BEGIN

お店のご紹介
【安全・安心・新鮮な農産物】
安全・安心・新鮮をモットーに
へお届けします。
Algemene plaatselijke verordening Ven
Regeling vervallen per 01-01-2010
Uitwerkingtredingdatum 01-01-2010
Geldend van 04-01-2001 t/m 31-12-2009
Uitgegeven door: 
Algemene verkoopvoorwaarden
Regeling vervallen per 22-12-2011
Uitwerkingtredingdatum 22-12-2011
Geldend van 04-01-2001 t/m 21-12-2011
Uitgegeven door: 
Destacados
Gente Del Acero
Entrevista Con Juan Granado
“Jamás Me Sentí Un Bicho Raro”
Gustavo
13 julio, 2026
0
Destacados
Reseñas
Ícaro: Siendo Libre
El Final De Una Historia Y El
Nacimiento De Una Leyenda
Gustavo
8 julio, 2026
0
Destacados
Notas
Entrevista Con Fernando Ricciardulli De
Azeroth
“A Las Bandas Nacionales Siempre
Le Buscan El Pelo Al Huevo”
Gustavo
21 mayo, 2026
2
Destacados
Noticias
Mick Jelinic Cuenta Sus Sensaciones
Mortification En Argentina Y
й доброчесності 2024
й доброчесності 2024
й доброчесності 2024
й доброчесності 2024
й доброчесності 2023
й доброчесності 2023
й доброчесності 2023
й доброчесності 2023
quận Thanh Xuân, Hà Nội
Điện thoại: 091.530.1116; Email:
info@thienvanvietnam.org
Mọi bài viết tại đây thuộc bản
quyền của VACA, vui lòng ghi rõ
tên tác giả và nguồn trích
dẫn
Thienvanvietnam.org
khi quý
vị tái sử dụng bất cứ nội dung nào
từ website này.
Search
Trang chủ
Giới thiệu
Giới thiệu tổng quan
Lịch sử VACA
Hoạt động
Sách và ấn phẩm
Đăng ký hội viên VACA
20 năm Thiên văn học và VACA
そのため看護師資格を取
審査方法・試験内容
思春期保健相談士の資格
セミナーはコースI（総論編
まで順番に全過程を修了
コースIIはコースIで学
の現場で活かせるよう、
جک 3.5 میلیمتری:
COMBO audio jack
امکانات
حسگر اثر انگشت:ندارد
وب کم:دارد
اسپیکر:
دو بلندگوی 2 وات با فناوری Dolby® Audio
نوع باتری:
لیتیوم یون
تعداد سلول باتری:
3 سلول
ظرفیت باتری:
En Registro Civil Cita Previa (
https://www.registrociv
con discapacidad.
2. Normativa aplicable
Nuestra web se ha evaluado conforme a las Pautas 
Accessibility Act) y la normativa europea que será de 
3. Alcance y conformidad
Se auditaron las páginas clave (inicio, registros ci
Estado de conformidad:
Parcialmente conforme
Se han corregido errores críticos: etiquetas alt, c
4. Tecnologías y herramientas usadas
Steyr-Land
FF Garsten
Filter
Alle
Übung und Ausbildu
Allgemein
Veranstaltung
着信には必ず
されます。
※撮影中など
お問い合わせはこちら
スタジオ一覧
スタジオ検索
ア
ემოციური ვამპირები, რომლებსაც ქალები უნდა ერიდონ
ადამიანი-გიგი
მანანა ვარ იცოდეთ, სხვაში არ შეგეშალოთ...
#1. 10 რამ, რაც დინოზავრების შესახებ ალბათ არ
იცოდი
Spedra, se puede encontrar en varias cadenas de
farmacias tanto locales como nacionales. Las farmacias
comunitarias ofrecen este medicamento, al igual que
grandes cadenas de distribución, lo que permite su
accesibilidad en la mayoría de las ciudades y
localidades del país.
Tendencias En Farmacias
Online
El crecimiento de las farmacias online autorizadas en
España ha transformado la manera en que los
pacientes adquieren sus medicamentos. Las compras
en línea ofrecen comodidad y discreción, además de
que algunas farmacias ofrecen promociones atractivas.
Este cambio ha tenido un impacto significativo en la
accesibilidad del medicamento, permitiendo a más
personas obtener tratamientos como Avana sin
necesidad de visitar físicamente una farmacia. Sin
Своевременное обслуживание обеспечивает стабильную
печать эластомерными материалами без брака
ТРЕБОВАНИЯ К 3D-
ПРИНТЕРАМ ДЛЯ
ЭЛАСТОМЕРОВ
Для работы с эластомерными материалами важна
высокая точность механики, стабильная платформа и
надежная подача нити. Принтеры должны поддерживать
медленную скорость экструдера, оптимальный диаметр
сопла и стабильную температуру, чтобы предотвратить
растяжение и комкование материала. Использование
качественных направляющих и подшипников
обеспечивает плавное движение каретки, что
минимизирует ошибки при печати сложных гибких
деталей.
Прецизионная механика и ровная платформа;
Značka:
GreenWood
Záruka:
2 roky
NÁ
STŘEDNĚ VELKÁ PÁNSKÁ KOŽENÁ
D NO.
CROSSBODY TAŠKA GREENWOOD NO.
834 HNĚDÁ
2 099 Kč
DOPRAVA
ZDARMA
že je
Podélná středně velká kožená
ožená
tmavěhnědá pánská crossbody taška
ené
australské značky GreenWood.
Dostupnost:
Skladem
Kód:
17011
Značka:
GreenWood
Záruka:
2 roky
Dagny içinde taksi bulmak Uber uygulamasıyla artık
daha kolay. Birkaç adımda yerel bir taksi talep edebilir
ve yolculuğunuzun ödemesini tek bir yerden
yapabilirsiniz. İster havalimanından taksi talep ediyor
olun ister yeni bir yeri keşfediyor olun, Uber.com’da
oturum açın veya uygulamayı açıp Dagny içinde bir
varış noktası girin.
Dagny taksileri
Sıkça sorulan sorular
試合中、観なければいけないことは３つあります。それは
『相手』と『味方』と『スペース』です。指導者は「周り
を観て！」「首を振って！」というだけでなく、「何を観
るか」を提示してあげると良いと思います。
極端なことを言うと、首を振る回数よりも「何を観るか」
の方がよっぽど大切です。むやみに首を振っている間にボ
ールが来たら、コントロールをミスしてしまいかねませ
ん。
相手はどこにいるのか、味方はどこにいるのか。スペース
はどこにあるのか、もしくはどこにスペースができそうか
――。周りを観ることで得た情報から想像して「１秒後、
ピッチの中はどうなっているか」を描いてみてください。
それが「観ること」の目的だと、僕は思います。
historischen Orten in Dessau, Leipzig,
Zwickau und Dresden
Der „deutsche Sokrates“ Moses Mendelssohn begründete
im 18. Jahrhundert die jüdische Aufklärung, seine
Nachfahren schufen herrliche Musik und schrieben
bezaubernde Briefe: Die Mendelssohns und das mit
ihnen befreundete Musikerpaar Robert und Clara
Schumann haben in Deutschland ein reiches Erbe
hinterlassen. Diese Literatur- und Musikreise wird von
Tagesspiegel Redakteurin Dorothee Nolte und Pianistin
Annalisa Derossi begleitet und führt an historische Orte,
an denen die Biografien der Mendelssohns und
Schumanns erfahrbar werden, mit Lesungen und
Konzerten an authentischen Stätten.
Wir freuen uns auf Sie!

END

# [Task statement]
Please rewrite the lines from every row above as a Markdown table with the columns No. and Line, numbering each line and leaving out blank lines.

# [Solution to the exercise]
| No. | Line |
|---|---|
| 1 | お店のご紹介 |
| 2 | 【安全・安心・新鮮な農産物】 |
| 3 | 安全・安心・新鮮をモットーに |
| 4 | へお届けします。 |
| 5 | Algemene plaatselijke verordening Ven |
| 6 | Regeling vervallen per 01-01-2010 |
| 7 | Uitwerkingtredingdatum 01-01-2010 |
| 8 | Geldend van 04-01-2001 t/m 31-12-2009 |
| 9 | Uitgegeven door:  |
| 10 | Algemene verkoopvoorwaarden |
| 11 | Regeling vervallen per 22-12-2011 |
| 12 | Uitwerkingtredingdatum 22-12-2011 |
| 13 | Geldend van 04-01-2001 t/m 21-12-2011 |
| 14 | Uitgegeven door:  |
| 15 | Destacados |
| 16 | Gente Del Acero |
| 17 | Entrevista Con Juan Granado |
| 18 | “Jamás Me Sentí Un Bicho Raro” |
| 19 | Gustavo |
| 20 | 13 julio, 2026 |
| 21 | 0 |
| 22 | Destacados |
| 23 | Reseñas |
| 24 | Ícaro: Siendo Libre |
| 25 | El Final De Una Historia Y El |
| 26 | Nacimiento De Una Leyenda |
| 27 | Gustavo |
| 28 | 8 julio, 2026 |
| 29 | 0 |
| 30 | Destacados |
| 31 | Notas |
| 32 | Entrevista Con Fernando Ricciardulli De |
| 33 | Azeroth |
| 34 | “A Las Bandas Nacionales Siempre |
| 35 | Le Buscan El Pelo Al Huevo” |
| 36 | Gustavo |
| 37 | 21 mayo, 2026 |
| 38 | 2 |
| 39 | Destacados |
| 40 | Noticias |
| 41 | Mick Jelinic Cuenta Sus Sensaciones |
| 42 | Mortification En Argentina Y |
| 43 | й доброчесності 2024 |
| 44 | й доброчесності 2024 |
| 45 | й доброчесності 2024 |
| 46 | й доброчесності 2024 |
| 47 | й доброчесності 2023 |
| 48 | й доброчесності 2023 |
| 49 | й доброчесності 2023 |
| 50 | й доброчесності 2023 |
| 51 | quận Thanh Xuân, Hà Nội |
| 52 | Điện thoại: 091.530.1116; Email: |
| 53 | info@thienvanvietnam.org |
| 54 | Mọi bài viết tại đây thuộc bản |
| 55 | quyền của VACA, vui lòng ghi rõ |
| 56 | tên tác giả và nguồn trích |
| 57 | dẫn |
| 58 | Thienvanvietnam.org |
| 59 | khi quý |
| 60 | vị tái sử dụng bất cứ nội dung nào |
| 61 | từ website này. |
| 62 | Search |
| 63 | Trang chủ |
| 64 | Giới thiệu |
| 65 | Giới thiệu tổng quan |
| 66 | Lịch sử VACA |
| 67 | Hoạt động |
| 68 | Sách và ấn phẩm |
| 69 | Đăng ký hội viên VACA |
| 70 | 20 năm Thiên văn học và VACA |
| 71 | そのため看護師資格を取 |
| 72 | 審査方法・試験内容 |
| 73 | 思春期保健相談士の資格 |
| 74 | セミナーはコースI（総論編 |
| 75 | まで順番に全過程を修了 |
| 76 | コースIIはコースIで学 |
| 77 | の現場で活かせるよう、 |
| 78 | جک 3.5 میلیمتری: |
| 79 | COMBO audio jack |
| 80 | امکانات |
| 81 | حسگر اثر انگشت:ندارد |
| 82 | وب کم:دارد |
| 83 | اسپیکر: |
| 84 | دو بلندگوی 2 وات با فناوری Dolby® Audio |
| 85 | نوع باتری: |
| 86 | لیتیوم یون |
| 87 | تعداد سلول باتری: |
| 88 | 3 سلول |
| 89 | ظرفیت باتری: |
| 90 | En Registro Civil Cita Previa ( |
| 91 | https://www.registrociv |
| 92 | con discapacidad. |
| 93 | 2. Normativa aplicable |
| 94 | Nuestra web se ha evaluado conforme a las Pautas  |
| 95 | Accessibility Act) y la normativa europea que será de  |
| 96 | 3. Alcance y conformidad |
| 97 | Se auditaron las páginas clave (inicio, registros ci |
| 98 | Estado de conformidad: |
| 99 | Parcialmente conforme |
| 100 | Se han corregido errores críticos: etiquetas alt, c |
| 101 | 4. Tecnologías y herramientas usadas |
| 102 | Steyr-Land |
| 103 | FF Garsten |
| 104 | Filter |
| 105 | Alle |
| 106 | Übung und Ausbildu |
| 107 | Allgemein |
| 108 | Veranstaltung |
| 109 | 着信には必ず |
| 110 | されます。 |
| 111 | ※撮影中など |
| 112 | お問い合わせはこちら |
| 113 | スタジオ一覧 |
| 114 | スタジオ検索 |
| 115 | ア |
| 116 | ემოციური ვამპირები, რომლებსაც ქალები უნდა ერიდონ |
| 117 | ადამიანი-გიგი |
| 118 | მანანა ვარ იცოდეთ, სხვაში არ შეგეშალოთ... |
| 119 | #1. 10 რამ, რაც დინოზავრების შესახებ ალბათ არ |
| 120 | იცოდი |
| 121 | Spedra, se puede encontrar en varias cadenas de |
| 122 | farmacias tanto locales como nacionales. Las farmacias |
| 123 | comunitarias ofrecen este medicamento, al igual que |
| 124 | grandes cadenas de distribución, lo que permite su |
| 125 | accesibilidad en la mayoría de las ciudades y |
| 126 | localidades del país. |
| 127 | Tendencias En Farmacias |
| 128 | Online |
| 129 | El crecimiento de las farmacias online autorizadas en |
| 130 | España ha transformado la manera en que los |
| 131 | pacientes adquieren sus medicamentos. Las compras |
| 132 | en línea ofrecen comodidad y discreción, además de |
| 133 | que algunas farmacias ofrecen promociones atractivas. |
| 134 | Este cambio ha tenido un impacto significativo en la |
| 135 | accesibilidad del medicamento, permitiendo a más |
| 136 | personas obtener tratamientos como Avana sin |
| 137 | necesidad de visitar físicamente una farmacia. Sin |
| 138 | Своевременное обслуживание обеспечивает стабильную |
| 139 | печать эластомерными материалами без брака |
| 140 | ТРЕБОВАНИЯ К 3D- |
| 141 | ПРИНТЕРАМ ДЛЯ |
| 142 | ЭЛАСТОМЕРОВ |
| 143 | Для работы с эластомерными материалами важна |
| 144 | высокая точность механики, стабильная платформа и |
| 145 | надежная подача нити. Принтеры должны поддерживать |
| 146 | медленную скорость экструдера, оптимальный диаметр |
| 147 | сопла и стабильную температуру, чтобы предотвратить |
| 148 | растяжение и комкование материала. Использование |
| 149 | качественных направляющих и подшипников |
| 150 | обеспечивает плавное движение каретки, что |
| 151 | минимизирует ошибки при печати сложных гибких |
| 152 | деталей. |
| 153 | Прецизионная механика и ровная платформа; |
| 154 | Značka: |
| 155 | GreenWood |
| 156 | Záruka: |
| 157 | 2 roky |
| 158 | NÁ |
| 159 | STŘEDNĚ VELKÁ PÁNSKÁ KOŽENÁ |
| 160 | D NO. |
| 161 | CROSSBODY TAŠKA GREENWOOD NO. |
| 162 | 834 HNĚDÁ |
| 163 | 2 099 Kč |
| 164 | DOPRAVA |
| 165 | ZDARMA |
| 166 | že je |
| 167 | Podélná středně velká kožená |
| 168 | ožená |
| 169 | tmavěhnědá pánská crossbody taška |
| 170 | ené |
| 171 | australské značky GreenWood. |
| 172 | Dostupnost: |
| 173 | Skladem |
| 174 | Kód: |
| 175 | 17011 |
| 176 | Značka: |
| 177 | GreenWood |
| 178 | Záruka: |
| 179 | 2 roky |
| 180 | Dagny içinde taksi bulmak Uber uygulamasıyla artık |
| 181 | daha kolay. Birkaç adımda yerel bir taksi talep edebilir |
| 182 | ve yolculuğunuzun ödemesini tek bir yerden |
| 183 | yapabilirsiniz. İster havalimanından taksi talep ediyor |
| 184 | olun ister yeni bir yeri keşfediyor olun, Uber.com’da |
| 185 | oturum açın veya uygulamayı açıp Dagny içinde bir |
| 186 | varış noktası girin. |
| 187 | Dagny taksileri |
| 188 | Sıkça sorulan sorular |
| 189 | 試合中、観なければいけないことは３つあります。それは |
| 190 | 『相手』と『味方』と『スペース』です。指導者は「周り |
| 191 | を観て！」「首を振って！」というだけでなく、「何を観 |
| 192 | るか」を提示してあげると良いと思います。 |
| 193 | 極端なことを言うと、首を振る回数よりも「何を観るか」 |
| 194 | の方がよっぽど大切です。むやみに首を振っている間にボ |
| 195 | ールが来たら、コントロールをミスしてしまいかねませ |
| 196 | ん。 |
| 197 | 相手はどこにいるのか、味方はどこにいるのか。スペース |
| 198 | はどこにあるのか、もしくはどこにスペースができそうか |
| 199 | ――。周りを観ることで得た情報から想像して「１秒後、 |
| 200 | ピッチの中はどうなっているか」を描いてみてください。 |
| 201 | それが「観ること」の目的だと、僕は思います。 |
| 202 | historischen Orten in Dessau, Leipzig, |
| 203 | Zwickau und Dresden |
| 204 | Der „deutsche Sokrates“ Moses Mendelssohn begründete |
| 205 | im 18. Jahrhundert die jüdische Aufklärung, seine |
| 206 | Nachfahren schufen herrliche Musik und schrieben |
| 207 | bezaubernde Briefe: Die Mendelssohns und das mit |
| 208 | ihnen befreundete Musikerpaar Robert und Clara |
| 209 | Schumann haben in Deutschland ein reiches Erbe |
| 210 | hinterlassen. Diese Literatur- und Musikreise wird von |
| 211 | Tagesspiegel Redakteurin Dorothee Nolte und Pianistin |
| 212 | Annalisa Derossi begleitet und führt an historische Orte, |
| 213 | an denen die Biografien der Mendelssohns und |
| 214 | Schumanns erfahrbar werden, mit Lesungen und |
| 215 | Konzerten an authentischen Stätten. |
| 216 | Wir freuen uns auf Sie! |